- Task prompt
Using the listing below, copy every line that mentions "images".

- Available data

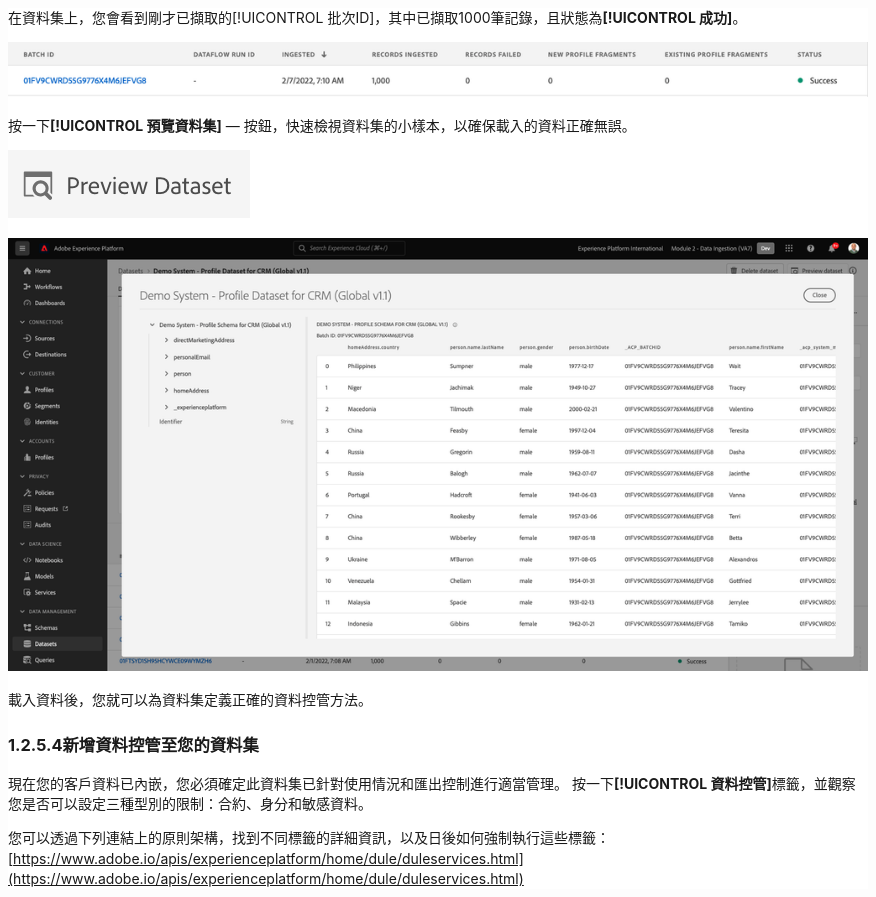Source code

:在資料集上，您會看到剛才已擷取的[!UICONTROL 批次ID]，其中已擷取1000筆記錄，且狀態為&#x200B;**[!UICONTROL 成功]**。

![資料擷取](./images/batchsuccess1.png)

按一下&#x200B;**[!UICONTROL 預覽資料集]** — 按鈕，快速檢視資料集的小樣本，以確保載入的資料正確無誤。

![資料擷取](./images/preview.png)

![資料擷取](./images/previewdata.png)

載入資料後，您就可以為資料集定義正確的資料控管方法。

### 1.2.5.4新增資料控管至您的資料集

現在您的客戶資料已內嵌，您必須確定此資料集已針對使用情況和匯出控制進行適當管理。 按一下&#x200B;**[!UICONTROL 資料控管]**&#x200B;標籤，並觀察您是否可以設定三種型別的限制：合約、身分和敏感資料。

您可以透過下列連結上的原則架構，找到不同標籤的詳細資訊，以及日後如何強制執行這些標籤： [https://www.adobe.io/apis/experienceplatform/home/dule/duleservices.html](https://www.adobe.io/apis/experienceplatform/home/dule/duleservices.html)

- Exercise result
![資料擷取](./images/batchsuccess1.png)
![資料擷取](./images/preview.png)
![資料擷取](./images/previewdata.png)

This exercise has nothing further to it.